GIVEN TASK → Print the data below word for word, leaving out the pictures.

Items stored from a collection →
--
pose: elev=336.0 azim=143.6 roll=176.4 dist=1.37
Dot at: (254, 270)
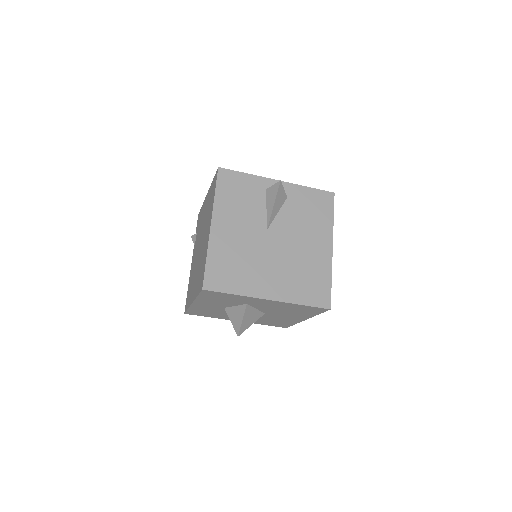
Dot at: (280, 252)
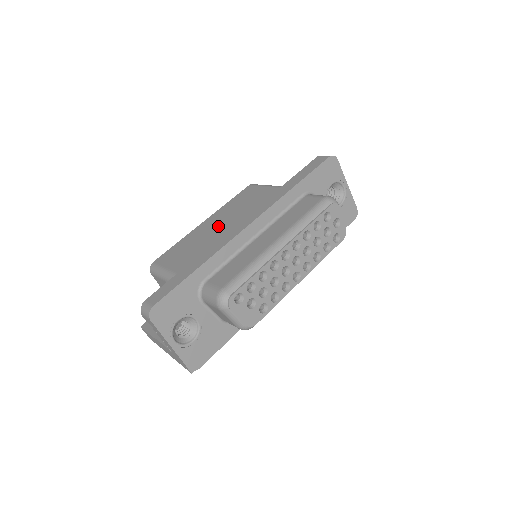
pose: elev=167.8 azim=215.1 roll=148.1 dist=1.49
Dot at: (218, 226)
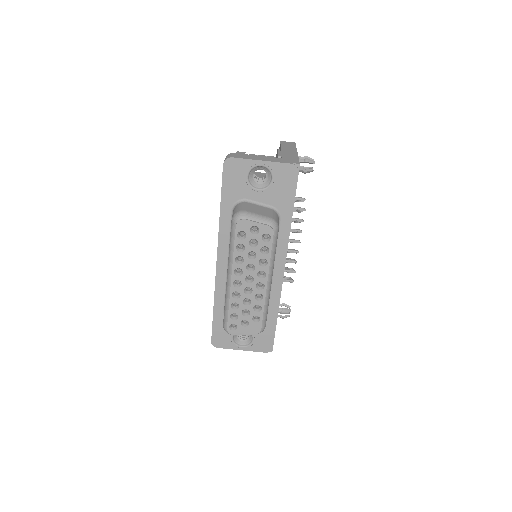
Dot at: occluded
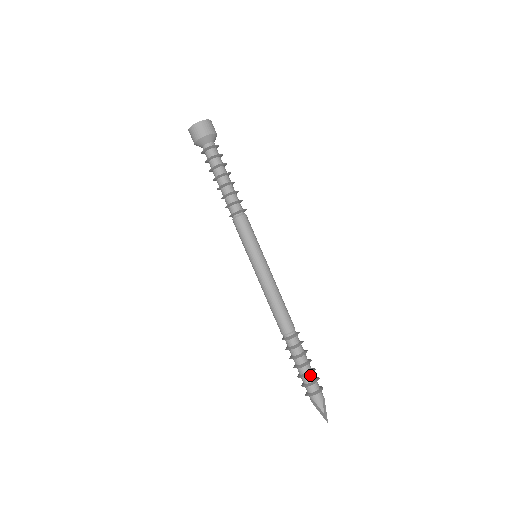
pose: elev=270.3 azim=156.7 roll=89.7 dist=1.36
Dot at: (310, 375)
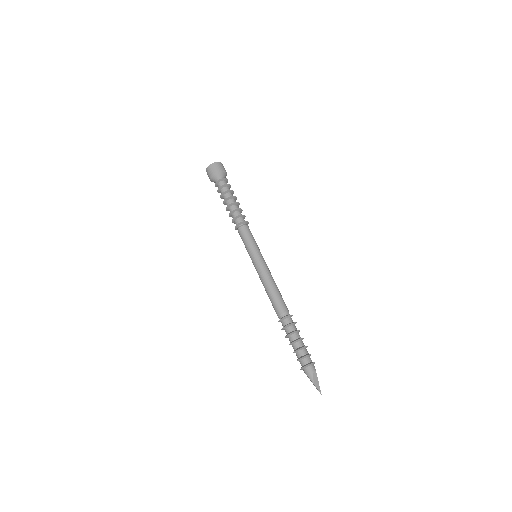
Dot at: (300, 350)
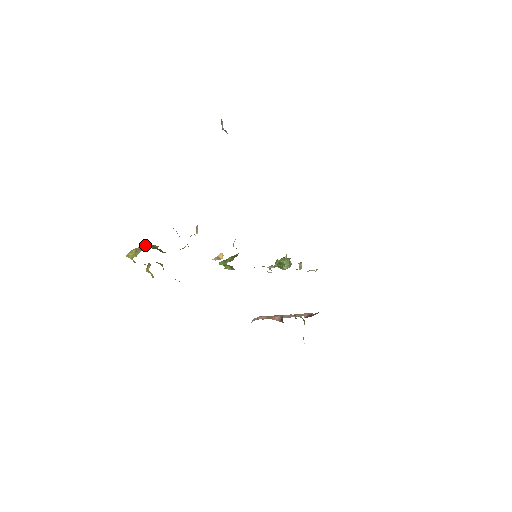
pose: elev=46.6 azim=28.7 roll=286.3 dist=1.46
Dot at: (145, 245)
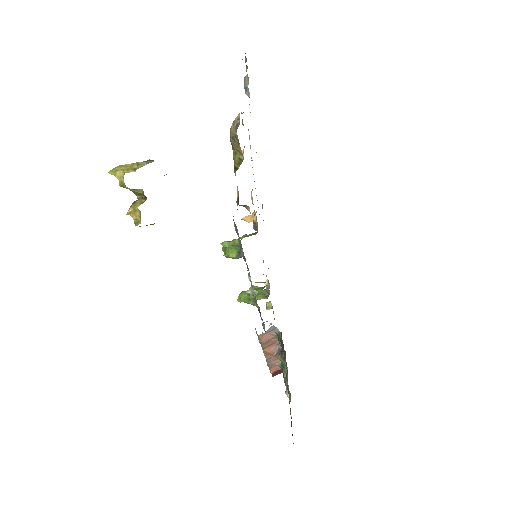
Dot at: occluded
--
OUTPUT BELOW →
pose: elev=336.0 azim=143.6 roll=176.4 dist=1.37
Dot at: (254, 270)
Dot at: (280, 252)
pose: elev=167.8 azim=215.1 roll=148.1 dist=1.49
Dot at: (218, 226)
Dot at: occluded
pose: elev=270.3 azim=156.7 roll=89.7 dist=1.36
Dot at: (310, 375)
Dot at: (300, 350)
pose: elev=46.6 azim=28.7 roll=286.3 dist=1.46
Dot at: (145, 245)
Dot at: occluded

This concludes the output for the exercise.